### Directions:
Every line in the data below from the one containing "right back paw: (360, 397)" down to the one containing "right front paw: (379, 443)", both included, must be retyped exactly; no other line is to appear.

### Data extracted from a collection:
══════════
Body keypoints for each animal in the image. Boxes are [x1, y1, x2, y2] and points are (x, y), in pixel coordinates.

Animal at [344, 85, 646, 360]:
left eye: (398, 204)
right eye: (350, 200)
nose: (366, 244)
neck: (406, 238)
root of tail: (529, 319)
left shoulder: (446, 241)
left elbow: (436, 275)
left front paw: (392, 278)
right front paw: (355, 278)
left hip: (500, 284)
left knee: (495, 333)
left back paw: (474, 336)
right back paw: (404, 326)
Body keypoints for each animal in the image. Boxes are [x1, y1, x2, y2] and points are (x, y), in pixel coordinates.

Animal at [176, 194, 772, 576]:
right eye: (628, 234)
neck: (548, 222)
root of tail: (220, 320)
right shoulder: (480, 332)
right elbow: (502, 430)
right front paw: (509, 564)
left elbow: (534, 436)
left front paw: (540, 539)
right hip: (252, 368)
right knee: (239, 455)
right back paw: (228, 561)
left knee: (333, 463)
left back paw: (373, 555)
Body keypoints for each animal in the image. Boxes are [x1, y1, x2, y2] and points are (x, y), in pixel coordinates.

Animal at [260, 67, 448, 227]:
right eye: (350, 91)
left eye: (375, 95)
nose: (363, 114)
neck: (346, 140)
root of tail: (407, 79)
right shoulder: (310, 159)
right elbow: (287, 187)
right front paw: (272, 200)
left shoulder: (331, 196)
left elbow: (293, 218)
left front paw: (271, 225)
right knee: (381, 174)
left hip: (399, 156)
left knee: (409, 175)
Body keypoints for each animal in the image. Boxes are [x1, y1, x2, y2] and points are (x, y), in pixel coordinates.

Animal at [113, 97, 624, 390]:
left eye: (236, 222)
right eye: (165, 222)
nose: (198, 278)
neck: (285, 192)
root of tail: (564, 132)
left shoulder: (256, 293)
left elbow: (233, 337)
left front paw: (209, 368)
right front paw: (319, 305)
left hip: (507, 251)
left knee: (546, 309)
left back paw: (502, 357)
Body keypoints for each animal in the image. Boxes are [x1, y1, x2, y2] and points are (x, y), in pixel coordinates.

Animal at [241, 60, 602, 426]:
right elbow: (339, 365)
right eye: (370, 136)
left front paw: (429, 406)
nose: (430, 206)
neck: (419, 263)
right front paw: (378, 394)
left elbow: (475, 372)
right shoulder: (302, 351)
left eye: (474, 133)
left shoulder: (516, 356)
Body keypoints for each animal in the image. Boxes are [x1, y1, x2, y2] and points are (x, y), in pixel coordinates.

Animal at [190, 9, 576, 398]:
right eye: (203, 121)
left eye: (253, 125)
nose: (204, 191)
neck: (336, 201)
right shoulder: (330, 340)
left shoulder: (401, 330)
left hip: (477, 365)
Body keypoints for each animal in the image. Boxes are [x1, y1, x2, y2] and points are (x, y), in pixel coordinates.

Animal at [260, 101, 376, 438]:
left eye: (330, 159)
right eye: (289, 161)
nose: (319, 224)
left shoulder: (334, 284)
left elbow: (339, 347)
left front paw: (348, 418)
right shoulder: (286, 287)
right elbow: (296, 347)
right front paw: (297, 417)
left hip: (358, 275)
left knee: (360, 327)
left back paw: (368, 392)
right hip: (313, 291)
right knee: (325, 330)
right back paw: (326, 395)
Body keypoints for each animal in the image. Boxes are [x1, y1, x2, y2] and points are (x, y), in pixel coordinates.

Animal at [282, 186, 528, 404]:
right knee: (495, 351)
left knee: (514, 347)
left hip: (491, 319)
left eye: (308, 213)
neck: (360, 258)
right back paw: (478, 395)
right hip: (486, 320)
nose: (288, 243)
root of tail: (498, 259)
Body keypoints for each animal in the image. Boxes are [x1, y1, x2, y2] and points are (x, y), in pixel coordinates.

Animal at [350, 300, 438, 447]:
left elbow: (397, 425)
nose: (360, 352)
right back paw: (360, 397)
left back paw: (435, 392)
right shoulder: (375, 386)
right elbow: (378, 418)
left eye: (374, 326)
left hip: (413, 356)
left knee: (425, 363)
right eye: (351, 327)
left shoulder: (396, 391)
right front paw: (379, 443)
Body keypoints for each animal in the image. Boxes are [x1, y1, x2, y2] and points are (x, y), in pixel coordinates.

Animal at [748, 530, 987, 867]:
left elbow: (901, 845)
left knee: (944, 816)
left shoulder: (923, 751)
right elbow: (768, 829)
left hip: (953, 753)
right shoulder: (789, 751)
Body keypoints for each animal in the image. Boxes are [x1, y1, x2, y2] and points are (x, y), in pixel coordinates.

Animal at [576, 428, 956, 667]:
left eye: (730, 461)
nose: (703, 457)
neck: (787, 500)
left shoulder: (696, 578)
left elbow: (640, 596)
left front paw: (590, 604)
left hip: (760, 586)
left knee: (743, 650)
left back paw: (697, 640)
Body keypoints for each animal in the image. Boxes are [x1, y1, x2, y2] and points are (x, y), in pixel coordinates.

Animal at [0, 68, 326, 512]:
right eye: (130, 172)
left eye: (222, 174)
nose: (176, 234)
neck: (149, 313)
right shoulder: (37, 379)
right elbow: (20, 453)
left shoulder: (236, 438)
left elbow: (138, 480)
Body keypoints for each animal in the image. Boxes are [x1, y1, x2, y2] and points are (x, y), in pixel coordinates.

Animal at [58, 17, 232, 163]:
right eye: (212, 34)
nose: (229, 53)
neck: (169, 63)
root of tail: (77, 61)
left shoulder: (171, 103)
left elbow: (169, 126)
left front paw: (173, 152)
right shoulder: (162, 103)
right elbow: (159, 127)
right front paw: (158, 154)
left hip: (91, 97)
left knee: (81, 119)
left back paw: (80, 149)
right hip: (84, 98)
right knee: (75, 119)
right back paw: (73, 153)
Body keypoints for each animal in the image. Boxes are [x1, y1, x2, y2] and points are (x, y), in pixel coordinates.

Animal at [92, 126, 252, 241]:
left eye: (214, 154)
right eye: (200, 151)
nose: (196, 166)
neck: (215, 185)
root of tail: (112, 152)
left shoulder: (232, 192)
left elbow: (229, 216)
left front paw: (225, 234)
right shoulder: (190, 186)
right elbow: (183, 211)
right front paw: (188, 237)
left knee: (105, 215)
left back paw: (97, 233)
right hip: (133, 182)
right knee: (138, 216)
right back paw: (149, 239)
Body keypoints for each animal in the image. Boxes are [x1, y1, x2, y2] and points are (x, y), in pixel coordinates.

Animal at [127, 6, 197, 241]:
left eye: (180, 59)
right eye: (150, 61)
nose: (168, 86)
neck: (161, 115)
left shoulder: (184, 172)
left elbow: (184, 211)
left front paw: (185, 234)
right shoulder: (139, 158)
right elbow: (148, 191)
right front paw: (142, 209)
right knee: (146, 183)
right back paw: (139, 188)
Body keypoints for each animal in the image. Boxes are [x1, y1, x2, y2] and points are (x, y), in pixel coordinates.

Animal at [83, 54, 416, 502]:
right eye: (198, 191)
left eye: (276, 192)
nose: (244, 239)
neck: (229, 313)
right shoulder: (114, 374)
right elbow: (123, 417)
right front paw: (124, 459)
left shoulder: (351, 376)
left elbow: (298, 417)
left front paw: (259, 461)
══════════
### Task result:
right back paw: (360, 397)
left back paw: (435, 392)
right shoulder: (375, 386)
right elbow: (378, 418)
left eye: (374, 326)
left hip: (413, 356)
left knee: (425, 363)
right eye: (351, 327)
left shoulder: (396, 391)
right front paw: (379, 443)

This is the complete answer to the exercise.